> [Task details]
Find the word "OPPO" below. Copy each line that has it.

[Opening Exercise data section]

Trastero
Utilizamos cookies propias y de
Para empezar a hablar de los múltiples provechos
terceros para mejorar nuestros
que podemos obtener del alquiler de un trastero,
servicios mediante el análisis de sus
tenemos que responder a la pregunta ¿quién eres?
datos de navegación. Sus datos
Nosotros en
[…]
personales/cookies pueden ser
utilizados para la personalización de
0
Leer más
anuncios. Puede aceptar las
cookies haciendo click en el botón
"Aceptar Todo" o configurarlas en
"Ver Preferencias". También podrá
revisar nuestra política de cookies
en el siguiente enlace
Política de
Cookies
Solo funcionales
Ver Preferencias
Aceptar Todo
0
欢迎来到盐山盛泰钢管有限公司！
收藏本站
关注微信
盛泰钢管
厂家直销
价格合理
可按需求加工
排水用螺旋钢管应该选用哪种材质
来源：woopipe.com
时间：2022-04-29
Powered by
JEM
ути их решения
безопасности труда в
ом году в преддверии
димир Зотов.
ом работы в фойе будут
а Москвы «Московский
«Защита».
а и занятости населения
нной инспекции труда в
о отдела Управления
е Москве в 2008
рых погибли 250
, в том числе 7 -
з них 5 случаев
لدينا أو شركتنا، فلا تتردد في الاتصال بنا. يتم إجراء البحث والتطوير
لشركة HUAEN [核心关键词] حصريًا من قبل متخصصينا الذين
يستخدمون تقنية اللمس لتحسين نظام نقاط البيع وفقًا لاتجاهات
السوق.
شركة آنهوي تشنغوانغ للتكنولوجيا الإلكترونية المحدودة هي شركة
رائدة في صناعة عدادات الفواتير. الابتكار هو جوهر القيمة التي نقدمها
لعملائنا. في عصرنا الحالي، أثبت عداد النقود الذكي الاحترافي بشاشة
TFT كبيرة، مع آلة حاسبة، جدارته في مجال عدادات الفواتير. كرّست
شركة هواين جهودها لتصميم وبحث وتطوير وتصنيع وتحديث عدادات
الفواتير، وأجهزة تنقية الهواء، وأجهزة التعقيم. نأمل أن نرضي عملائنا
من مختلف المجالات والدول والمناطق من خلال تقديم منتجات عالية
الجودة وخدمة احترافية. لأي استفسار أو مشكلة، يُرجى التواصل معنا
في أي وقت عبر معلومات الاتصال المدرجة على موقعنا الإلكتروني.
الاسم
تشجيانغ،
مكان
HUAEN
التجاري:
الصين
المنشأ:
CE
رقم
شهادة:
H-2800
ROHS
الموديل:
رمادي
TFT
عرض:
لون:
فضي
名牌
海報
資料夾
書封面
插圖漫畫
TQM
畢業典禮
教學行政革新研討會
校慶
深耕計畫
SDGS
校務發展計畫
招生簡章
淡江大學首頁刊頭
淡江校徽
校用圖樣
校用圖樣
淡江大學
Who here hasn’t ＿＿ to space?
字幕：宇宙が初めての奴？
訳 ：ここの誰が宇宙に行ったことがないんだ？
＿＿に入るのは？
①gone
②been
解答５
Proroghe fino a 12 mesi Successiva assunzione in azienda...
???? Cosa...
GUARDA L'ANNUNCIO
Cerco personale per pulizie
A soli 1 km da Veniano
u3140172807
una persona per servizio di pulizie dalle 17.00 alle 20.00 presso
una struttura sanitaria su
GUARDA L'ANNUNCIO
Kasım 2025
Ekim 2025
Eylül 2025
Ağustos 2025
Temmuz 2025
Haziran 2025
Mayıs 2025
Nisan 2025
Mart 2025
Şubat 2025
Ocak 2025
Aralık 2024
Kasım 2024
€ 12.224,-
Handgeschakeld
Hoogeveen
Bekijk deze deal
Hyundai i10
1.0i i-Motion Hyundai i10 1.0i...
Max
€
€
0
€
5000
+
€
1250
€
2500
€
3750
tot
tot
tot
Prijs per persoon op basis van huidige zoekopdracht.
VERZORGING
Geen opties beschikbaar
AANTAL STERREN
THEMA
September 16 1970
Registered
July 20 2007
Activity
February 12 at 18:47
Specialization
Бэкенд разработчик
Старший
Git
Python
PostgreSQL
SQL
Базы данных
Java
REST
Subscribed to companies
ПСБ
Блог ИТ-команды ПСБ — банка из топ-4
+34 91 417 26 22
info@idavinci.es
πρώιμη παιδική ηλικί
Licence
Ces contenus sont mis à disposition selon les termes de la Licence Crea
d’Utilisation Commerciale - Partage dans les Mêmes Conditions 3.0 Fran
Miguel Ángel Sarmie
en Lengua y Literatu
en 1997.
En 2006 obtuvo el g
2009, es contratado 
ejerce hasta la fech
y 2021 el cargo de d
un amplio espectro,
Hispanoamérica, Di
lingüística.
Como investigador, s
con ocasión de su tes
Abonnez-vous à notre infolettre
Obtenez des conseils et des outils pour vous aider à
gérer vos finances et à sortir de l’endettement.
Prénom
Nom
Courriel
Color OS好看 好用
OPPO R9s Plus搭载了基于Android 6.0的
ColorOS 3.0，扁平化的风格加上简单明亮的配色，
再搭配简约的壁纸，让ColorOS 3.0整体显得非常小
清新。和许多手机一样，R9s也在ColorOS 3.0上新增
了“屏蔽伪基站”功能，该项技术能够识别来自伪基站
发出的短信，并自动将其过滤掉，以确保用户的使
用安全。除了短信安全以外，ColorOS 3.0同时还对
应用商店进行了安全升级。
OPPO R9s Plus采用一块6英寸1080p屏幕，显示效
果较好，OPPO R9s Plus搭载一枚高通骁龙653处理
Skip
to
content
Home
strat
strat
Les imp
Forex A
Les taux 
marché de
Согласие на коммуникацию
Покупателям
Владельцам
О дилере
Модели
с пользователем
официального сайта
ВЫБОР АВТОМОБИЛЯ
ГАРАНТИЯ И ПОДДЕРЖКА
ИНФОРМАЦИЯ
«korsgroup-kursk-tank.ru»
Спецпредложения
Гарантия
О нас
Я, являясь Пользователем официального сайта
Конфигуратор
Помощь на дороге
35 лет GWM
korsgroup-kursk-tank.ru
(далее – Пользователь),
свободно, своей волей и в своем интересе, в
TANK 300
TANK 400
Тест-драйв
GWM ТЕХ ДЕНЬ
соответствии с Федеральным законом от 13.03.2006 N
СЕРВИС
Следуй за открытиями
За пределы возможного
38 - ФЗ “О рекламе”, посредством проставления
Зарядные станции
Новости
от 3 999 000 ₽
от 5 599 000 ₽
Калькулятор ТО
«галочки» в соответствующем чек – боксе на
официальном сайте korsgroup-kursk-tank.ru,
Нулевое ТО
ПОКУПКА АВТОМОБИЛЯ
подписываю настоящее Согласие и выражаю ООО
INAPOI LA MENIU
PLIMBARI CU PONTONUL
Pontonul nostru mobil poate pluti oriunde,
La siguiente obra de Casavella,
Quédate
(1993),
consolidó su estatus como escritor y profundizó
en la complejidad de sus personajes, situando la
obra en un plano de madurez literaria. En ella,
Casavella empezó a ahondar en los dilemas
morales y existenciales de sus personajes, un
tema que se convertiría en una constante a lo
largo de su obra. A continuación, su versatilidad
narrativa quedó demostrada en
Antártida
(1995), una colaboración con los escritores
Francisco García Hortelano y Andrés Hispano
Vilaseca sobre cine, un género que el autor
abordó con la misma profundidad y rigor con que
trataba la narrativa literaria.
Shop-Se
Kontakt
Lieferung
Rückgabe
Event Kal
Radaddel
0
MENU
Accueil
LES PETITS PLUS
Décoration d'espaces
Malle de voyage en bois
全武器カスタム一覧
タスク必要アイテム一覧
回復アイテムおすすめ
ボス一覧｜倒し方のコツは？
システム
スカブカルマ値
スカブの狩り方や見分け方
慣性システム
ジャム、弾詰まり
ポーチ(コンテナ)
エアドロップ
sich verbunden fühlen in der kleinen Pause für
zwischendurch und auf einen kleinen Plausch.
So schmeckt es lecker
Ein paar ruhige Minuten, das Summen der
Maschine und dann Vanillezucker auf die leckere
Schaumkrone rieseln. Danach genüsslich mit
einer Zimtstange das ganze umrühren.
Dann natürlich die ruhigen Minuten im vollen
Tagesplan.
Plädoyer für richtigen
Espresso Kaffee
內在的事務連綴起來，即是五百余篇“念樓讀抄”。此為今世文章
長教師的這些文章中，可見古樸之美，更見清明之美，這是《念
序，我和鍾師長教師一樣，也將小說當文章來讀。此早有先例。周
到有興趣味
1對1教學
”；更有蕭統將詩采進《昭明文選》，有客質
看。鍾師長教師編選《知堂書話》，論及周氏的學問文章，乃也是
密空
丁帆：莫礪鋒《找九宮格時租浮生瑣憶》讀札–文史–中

[Closing Exercise data section]

> [Solution to the exercise]
OPPO R9s Plus搭载了基于Android 6.0的
OPPO R9s Plus采用一块6英寸1080p屏幕，显示效
果较好，OPPO R9s Plus搭载一枚高通骁龙653处理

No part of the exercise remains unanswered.